**PASSAGE SHOWN**
begin

New lab design and direction
After a summer of working on the garage and generally ignoring the lab I am back into it.
I've decided that my initial goal of having a VM sharing storage for the other physical hosts won't work, hardware is limited and, I must be honest, I think that it's pretty much impossible.
So...I'll be moving hardware around, making some sacrifices, and getting some more hardware. Initially I thought that I'd have to get a dedicated Openfiler box, but after pricing it out, and thinking some more, I have a better way.
The 'main' ESXi host (24GB i7 machine) will change into an Openfiler box. 24GB of RAM will go into my desktop (also i7) which will run all of the 'workstation' VMs in VMware Workstation. My 12GB of RAM currently in the desktop will go into the Openfiler machine. The RAID cards will stay in there, along with all the disks. I will, however, scrounge up a boot volume to add so I'm not relying on the arrays for the OS. It will then serve iSCSI to the three Core i5 ESXi boxes.
Each of those boxes has 16GB RAM, so plenty of memory space for the VMs I have planned.
I will be completely blowing away the old environment and starting fresh.
VM list
•nagios XI
•wsus/print
•apache
•iis
•dc1
•scom
•dns/winbind/ntp
•repo/samba - iscsi
•vcenter
•dc2
•mail relay (postfix)
•hub transport
•vMA
•syslog
•SQL Server
•mysql
•sharepoint
•exchange
(not in any particular order)
Notable new features
Nagios XI monitoring. We are a Nagios client at my employment so I asked for a lab license that will cover this lab - they generously acquiesced and gave me a 50-node license for lab use! I will be running this alongside a SCOM deployment for comparison sake.
SSL. I will be trying to use SSL properly wherever possible in this lab. I find it's a task that's becoming more and more common in the workplace for me, so experience in the lab is key. A wildcard cert might be a bit much though - even the cheapest I've found is $120 per annum. If we can swing it, I'll try a year.
Linux. I have been working with Linux-based hosts a lot lately at work, so this new environment will reflect that. I think there is a place for Linux and a place for Microsoft, and lab experimentation will help me determine the balance.
Sharepoint. I've worked a little with Sharepoint, but since it seems to be a significant part of Microsoft's future, I should probably get some more experience in it.
Exchange 2010. This will be a full deployment using the new cluster features (DAG), hub transport, and other stuff I still need to learn about.
Why so complicated?
A few of the items on this list could be done on my Synology, or in one VM, but I've learned that a good best-practice is to separate functions whenever possible, so why not here? Why is this lab environment so complicated? Simple answer: In real environments, things are complex more often than not. Learning to deal with a complex environment will help keep my mind sharp and open to the random stuff that can come up.
Another point of the complexity is to develop my own documentation for each task's deployment. Documentation helps me learn by getting my thoughts down into writing - a task that usually then makes flaws or ideas clearer. I'll be posting the documentation here as it comes. A complex environment means lots of documentation!
Timeline right now is end of November will be the deployment. Why November? Black Friday sales, that's why. Getting an SSD for the desktop to help with running VMs locally.

end

**SUPPLIED INFORMATION**
begin

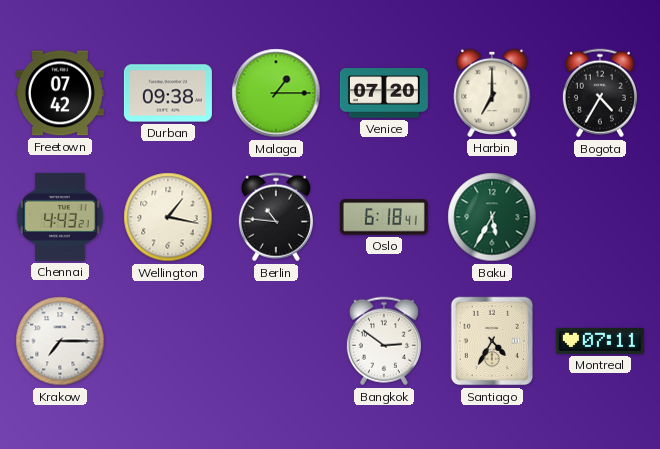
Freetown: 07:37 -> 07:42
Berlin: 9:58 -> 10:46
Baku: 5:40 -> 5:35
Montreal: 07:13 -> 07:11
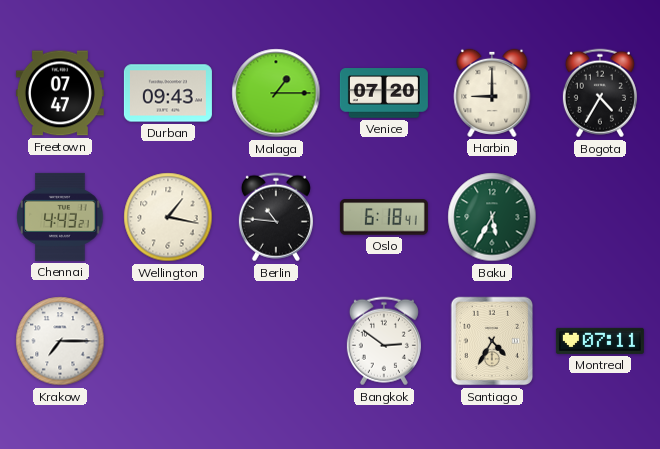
Freetown: 07:42 -> 07:47
Durban: 09:38 -> 09:43
Harbin: 7:00 -> 9:00
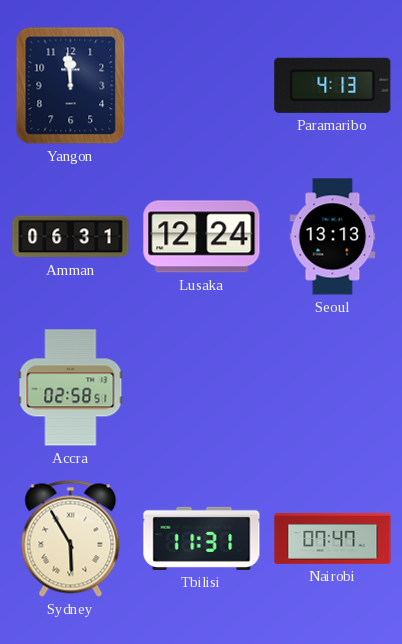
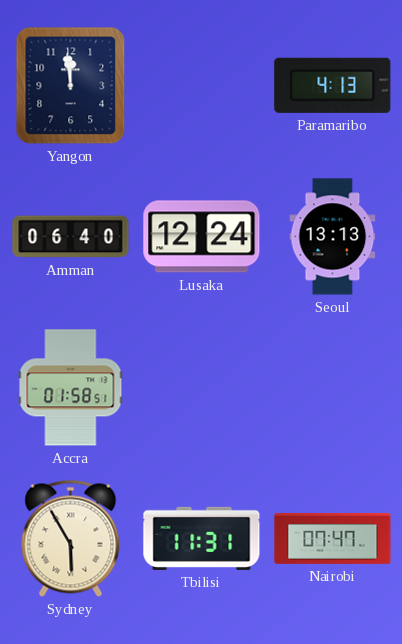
Amman: 06:31 -> 06:40
Accra: 02:58 -> 01:58
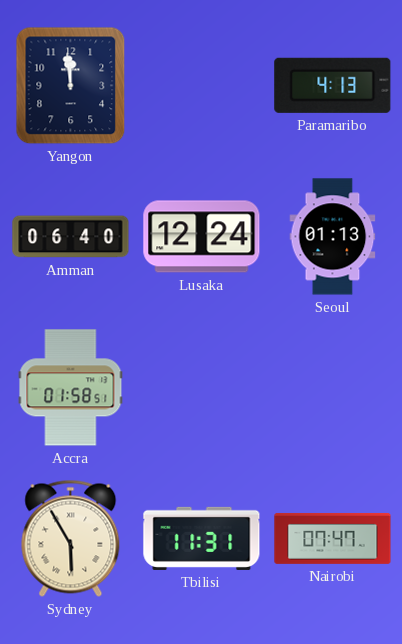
Seoul: 13:13 -> 01:13
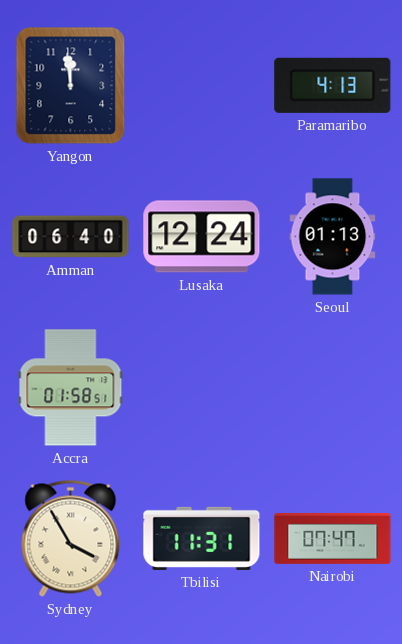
Sydney: 5:55 -> 3:55
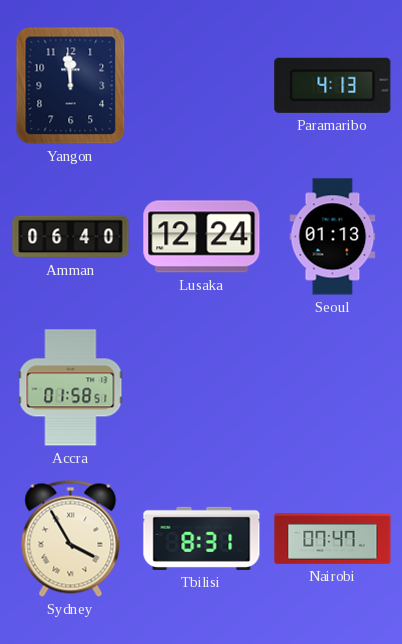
Tbilisi: 11:31 -> 8:31
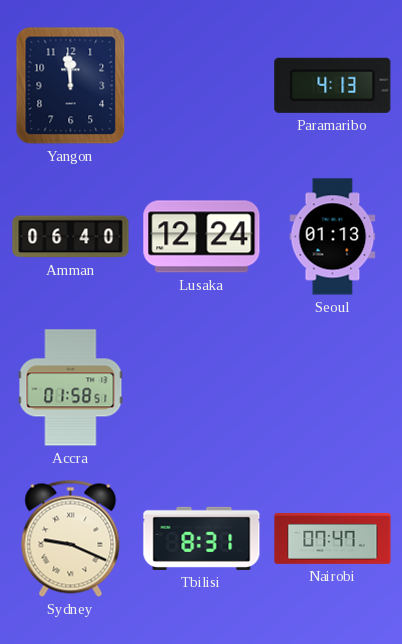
Sydney: 3:55 -> 9:19
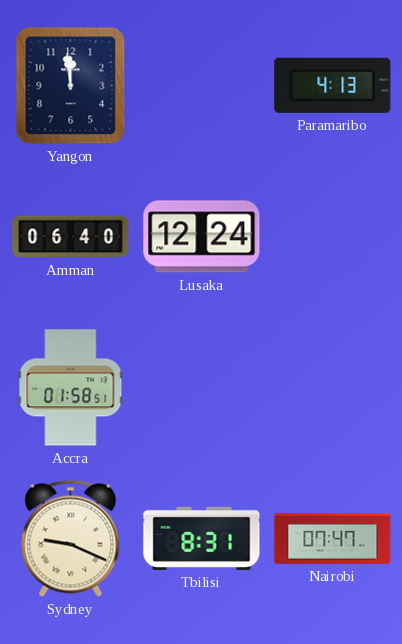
Seoul: 01:13 -> none
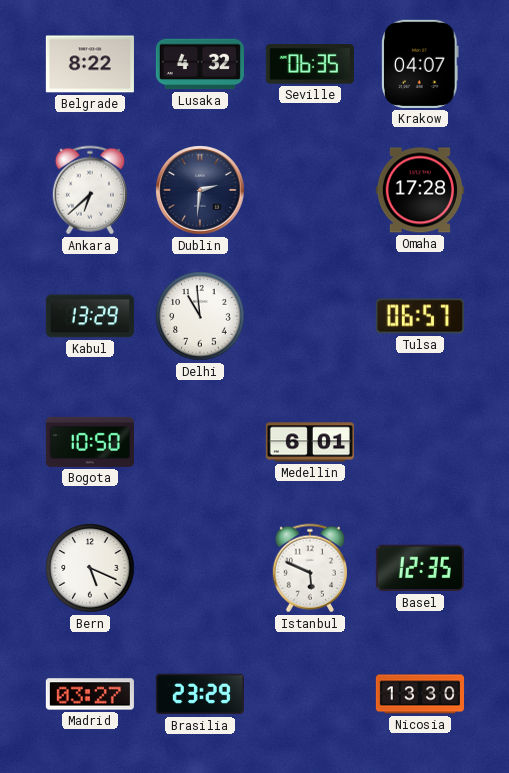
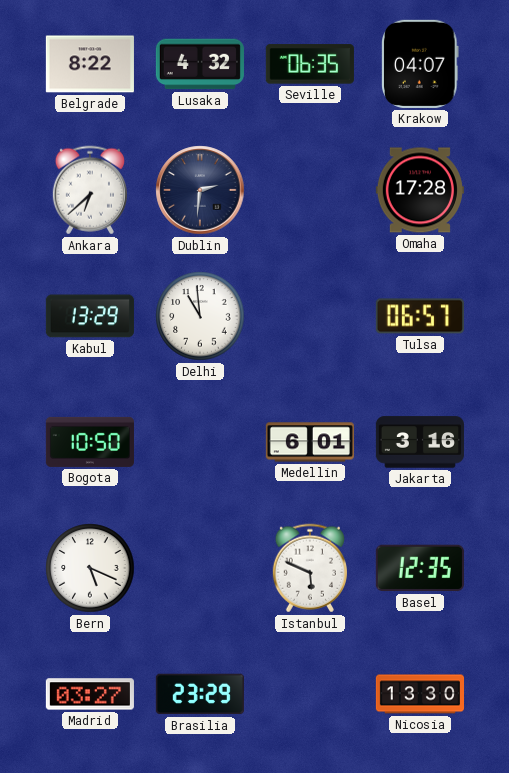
Jakarta: none -> 3:16
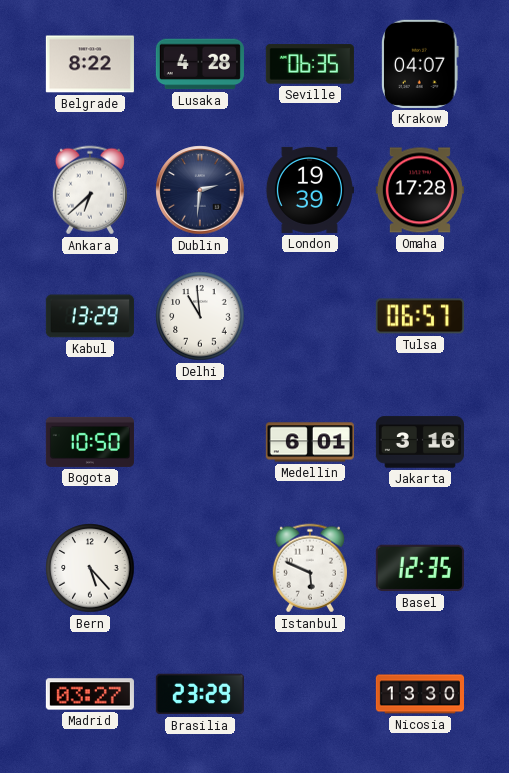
Lusaka: 4:32 -> 4:28
London: none -> 19:39
Bern: 5:19 -> 5:23
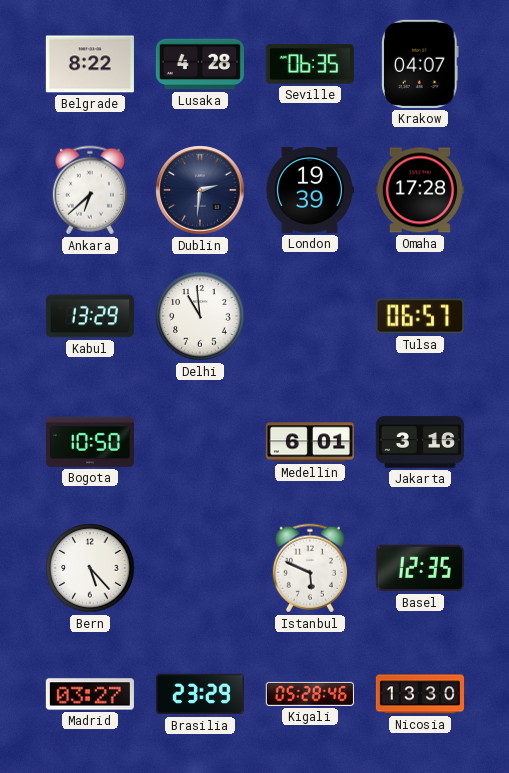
Kigali: none -> 05:28
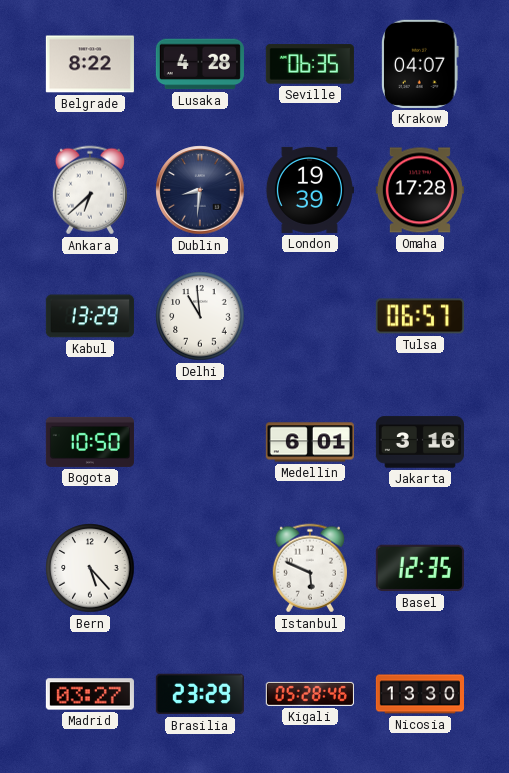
Dublin: 2:31 -> 8:31
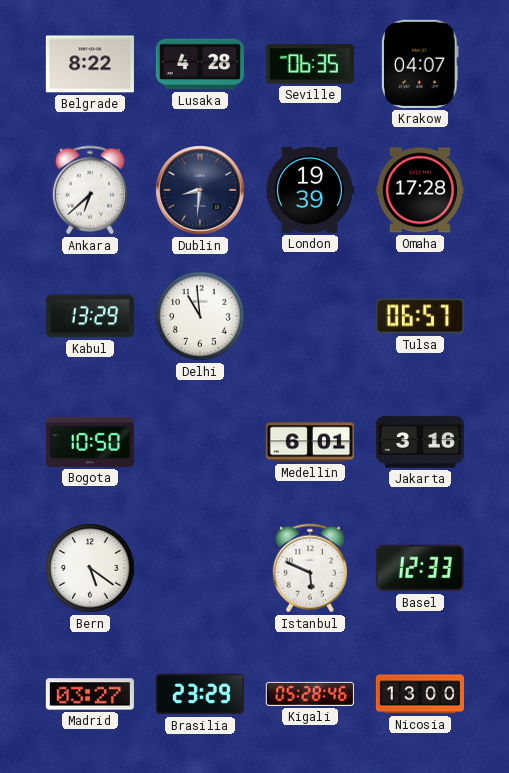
Bern: 5:23 -> 5:21
Basel: 12:35 -> 12:33
Nicosia: 13:30 -> 13:00
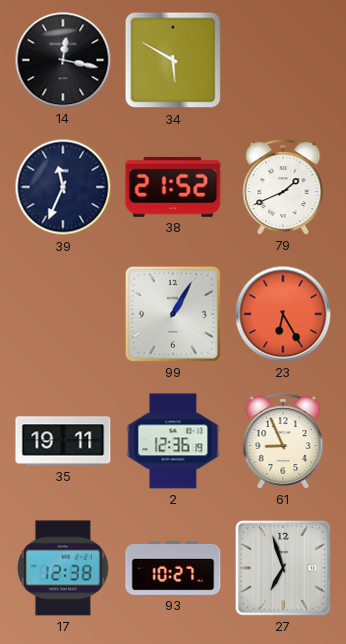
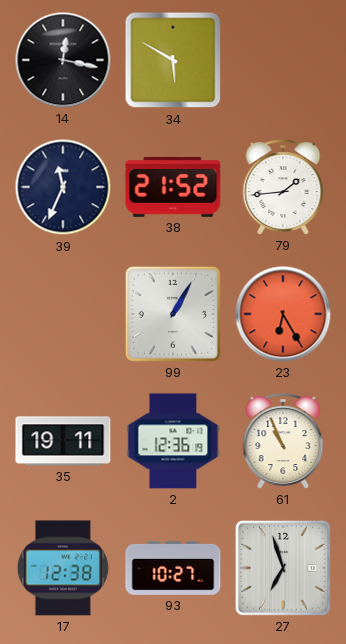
79: 1:41 -> 1:44
61: 8:56 -> 10:56
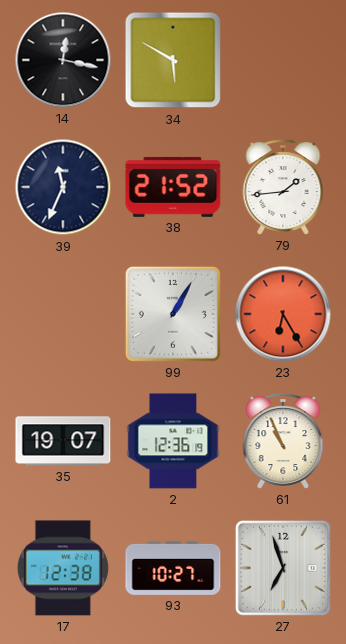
35: 19:11 -> 19:07
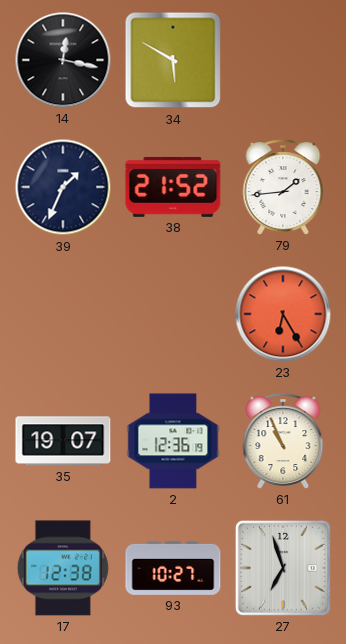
39: 11:34 -> 1:34
99: 1:05 -> none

end

**JOBS**
• a. In the lab design post, retype the words from "So...I'll be moving" to "i5 ESXi boxes.".
• b. Rewrite the paragraph of the lab design post that begins "The 'main' ESXi host" as a short bulleted list, keeping its main facts.

**SOLUTIONS IN ORDER**
• a.
So...I'll be moving hardware around, making some sacrifices, and getting some more hardware. Initially I thought that I'd have to get a dedicated Openfiler box, but after pricing it out, and thinking some more, I have a better way.
The 'main' ESXi host (24GB i7 machine) will change into an Openfiler box. 24GB of RAM will go into my desktop (also i7) which will run all of the 'workstation' VMs in VMware Workstation. My 12GB of RAM currently in the desktop will go into the Openfiler machine. The RAID cards will stay in there, along with all the disks. I will, however, scrounge up a boot volume to add so I'm not relying on the arrays for the OS. It will then serve iSCSI to the three Core i5 ESXi boxes.

• b.
- The main ESXi host (a 24GB i7 machine) will become an Openfiler box.
- Its 24GB of RAM will move to the desktop (also an i7), which will run the workstation VMs in VMware Workstation.
- The desktop's current 12GB of RAM will go into the Openfiler machine.
- The RAID cards and all the disks will stay in the Openfiler machine.
- A separate boot volume will be added so the OS doesn't rely on the arrays.
- The Openfiler machine will serve iSCSI to the three Core i5 ESXi boxes.